Typically when I do a post, I will showcase two poems from my book, Poetry in Different Colors; however today I am only going to spotlight one. My poem, “The Fullness of Hope” is a good topic to explore hope and what that really means to us. When we say “I hope the best for you” or “I hope things get better for me,” what do we think the word “hope” should represent? I’m sure I have some of you thinking of answers that are logical based on your experience of the use of this word; however today I am going to challenge your thinking about hope a word that is often misused.
While the dictionary qualifies hope as a noun, it should be viewed as something where action is required. Hope should be seen as the foundation of an action that needs to be taken and fulfilled.

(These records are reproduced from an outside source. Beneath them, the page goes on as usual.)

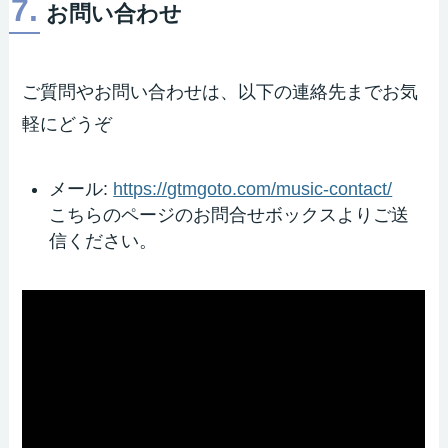
7.
お問い合わせ
ご質問やお問い合わせは、以下の連絡先までお気
軽にどうぞ
メール:
https://gtmgoto.com/music-contact/
こちらのページのお問合せボックスよりご送
信ください。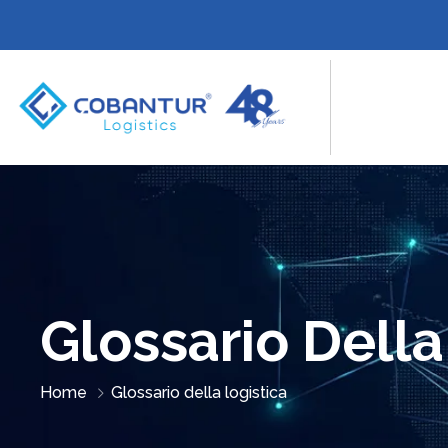
Glossario Della
Home
Glossario della logistica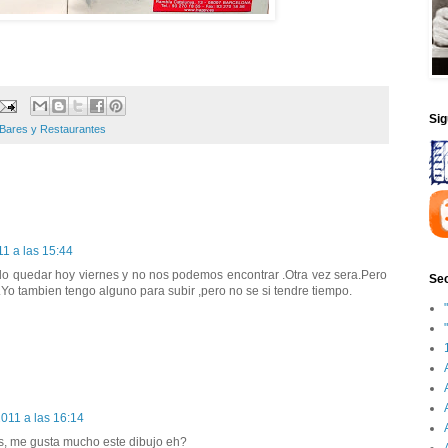
Si
 Bares y Restaurantes
11 a las 15:44
do quedar hoy viernes y no nos podemos encontrar .Otra vez sera.Pero
Sec
Yo tambien tengo alguno para subir ,pero no se si tendre tiempo.
2011 a las 16:14
s, me gusta mucho este dibujo eh?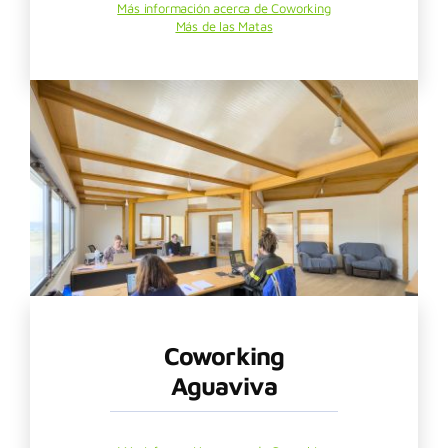
Más información acerca de Coworking
Más de las Matas
Coworking
Aguaviva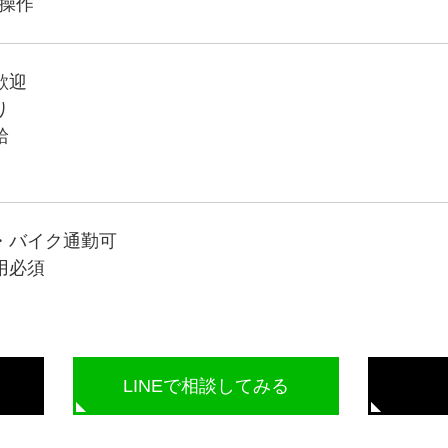
本操作
歓迎
り
給
・バイク通勤可
用必須
LINEで相談してみる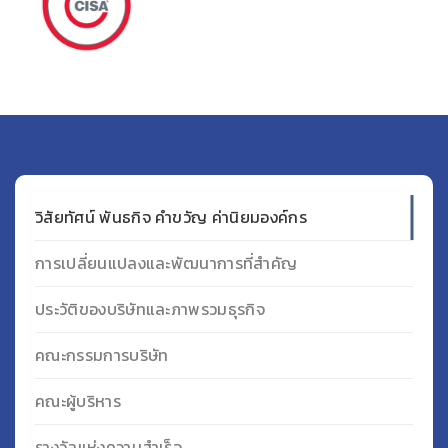
วิสัยทัศน์ พันธกิจ คำขวัญ ค่านิยมองค์กร
การเปลี่ยนแปลงและพัฒนาการที่สำคัญ
ประวัติของบริษัทและภาพรวมธุรกิจ
คณะกรรมการบริษัท
คณะผู้บริหาร
รางวัลแห่งความสำเร็จ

Think about when you say “I hope you feel better,” what does hoping I feel better really do for me? If we say is there something I can do for you such as, pick up a prescription, bring a bowl of soup, or maybe freshen up your bed before you lie back down our hope has created action. Our hope should propel us to act on our emotions by doing something to help resolve, comfort or console the person or situation. Often times we use “hope” as a conversation of comfort and fail to recognize there is something to do be done when we extend the word hope.

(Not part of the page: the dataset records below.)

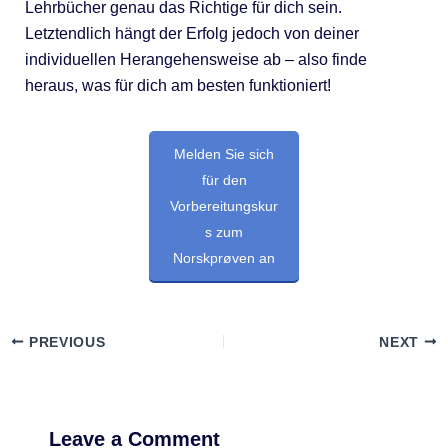
Lehrbücher genau das Richtige für dich sein.
Letztendlich hängt der Erfolg jedoch von deiner
individuellen Herangehensweise ab – also finde
heraus, was für dich am besten funktioniert!
Melden Sie sich
für den
Vorbereitungskur
s zum
Norskprøven an
PREVIOUS
NEXT
Leave a Comment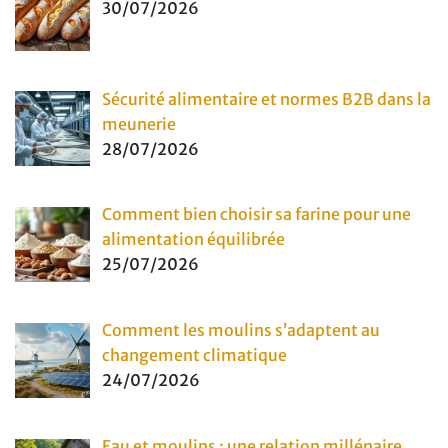
30/07/2026
Sécurité alimentaire et normes B2B dans la
meunerie
28/07/2026
Comment bien choisir sa farine pour une
alimentation équilibrée
25/07/2026
Comment les moulins s’adaptent au
changement climatique
24/07/2026
Eau et moulins : une relation millénaire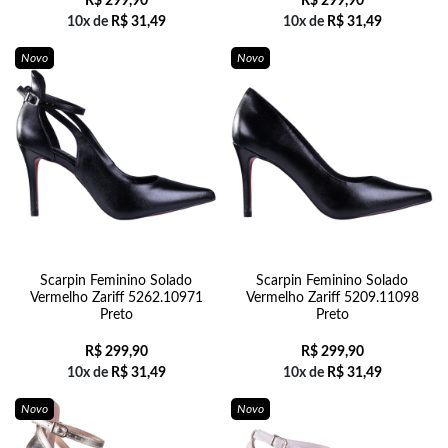
R$
299,90
R$
299,90
10x de
R$
31,49
10x de
R$
31,49
Novo
Novo
Scarpin Feminino Solado
Scarpin Feminino Solado
Vermelho Zariff 5262.10971
Vermelho Zariff 5209.11098
Preto
Preto
R$
299,90
R$
299,90
10x de
R$
31,49
10x de
R$
31,49
Novo
Novo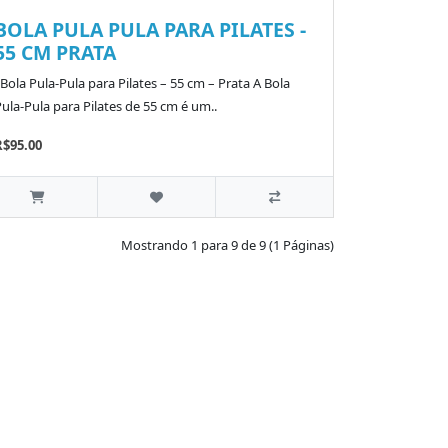
BOLA PULA PULA PARA PILATES -
55 CM PRATA
ola Pula-Pula para Pilates – 55 cm – Prata A Bola
ula-Pula para Pilates de 55 cm é um..
R$95.00
Mostrando 1 para 9 de 9 (1 Páginas)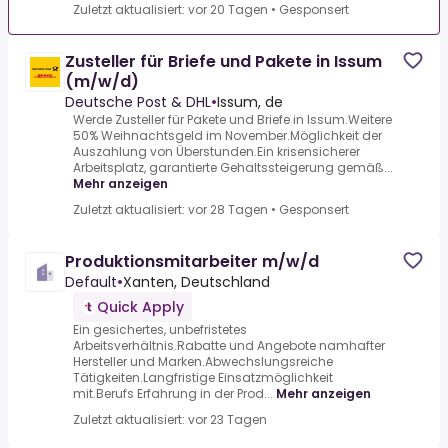
Zuletzt aktualisiert: vor 20 Tagen
•
Gesponsert
Zusteller für Briefe und Pakete in Issum
(m/w/d)
Deutsche Post & DHL
•
Issum, de
Werde Zusteller für Pakete und Briefe in Issum.Weitere
50% Weihnachtsgeld im November.Möglichkeit der
Auszahlung von Überstunden.Ein krisensicherer
Arbeitsplatz, garantierte Gehaltssteigerung gemäß...
Mehr anzeigen
Zuletzt aktualisiert: vor 28 Tagen
•
Gesponsert
Produktionsmitarbeiter m/w/d
Default
•
Xanten, Deutschland
Quick Apply
Ein gesichertes, unbefristetes
Arbeitsverhältnis.Rabatte und Angebote namhafter
Hersteller und Marken.Abwechslungsreiche
Tätigkeiten.Langfristige Einsatzmöglichkeit
mit.Berufs Erfahrung in der Prod...
Mehr anzeigen
Zuletzt aktualisiert: vor 23 Tagen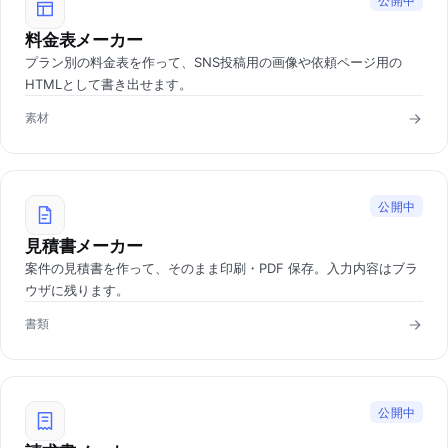
公開中
料金表メーカー
プラン別の料金表を作って、SNS投稿用の画像や依頼ページ用の
HTMLとして書き出せます。
素材
公開中
見積書メーカー
案件の見積書を作って、そのまま印刷・PDF 保存。入力内容はブラ
ウザに残ります。
書類
公開中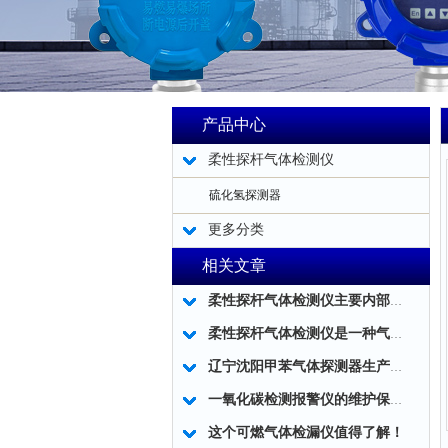
产品中心
柔性探杆气体检测仪
硫化氢探测器
更多分类
相关文章
柔性探杆气体检测仪主要内部结构简述
柔性探杆气体检测仪是一种气体泄露浓度检测的仪器仪表工具
辽宁沈阳甲苯气体探测器生产厂家
一氧化碳检测报警仪的维护保养小技巧分享
这个可燃气体检漏仪值得了解！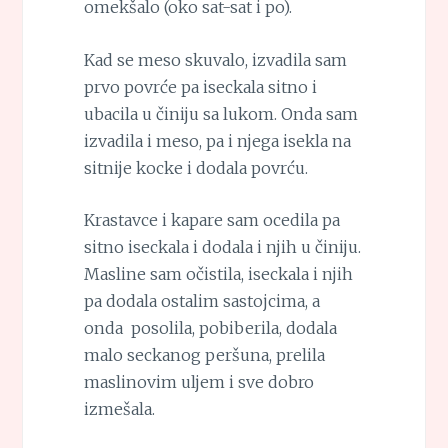
omekšalo (oko sat-sat i po).
Kad se meso skuvalo, izvadila sam
prvo povrće pa iseckala sitno i
ubacila u činiju sa lukom. Onda sam
izvadila i meso, pa i njega isekla na
sitnije kocke i dodala povrću.
Krastavce i kapare sam ocedila pa
sitno iseckala i dodala i njih u činiju.
Masline sam očistila, iseckala i njih
pa dodala ostalim sastojcima, a
onda posolila, pobiberila, dodala
malo seckanog peršuna, prelila
maslinovim uljem i sve dobro
izmešala.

My poem, The Fullness of Hope addresses the idea that hope is a catalyst for us to build actions. If we only hope for something and do nothing to create change or movement where does our fate lie? Therefore, hope without action become hopelessness. I sometimes think of hope as someone star gazing instead trail blazing and creating a path that allows him to accomplish whatever the idea may be. Subsequently we cannot exercise the use of the word as just a mere thought without substance. If we were to be honest does it really help us when someone says “I hope things work out”? Do we find ourselves saying “what does that even mean”? Hope should be the beginning of a vision and the vision mix with hope should cause one to move forward. When we move forward on a vision, if we execute it appropriately then the thing we had hoped for has a better chance of coming to fruition. When we embrace hope in its truest form, we will cease to talk about it as a thought and execute it as an action.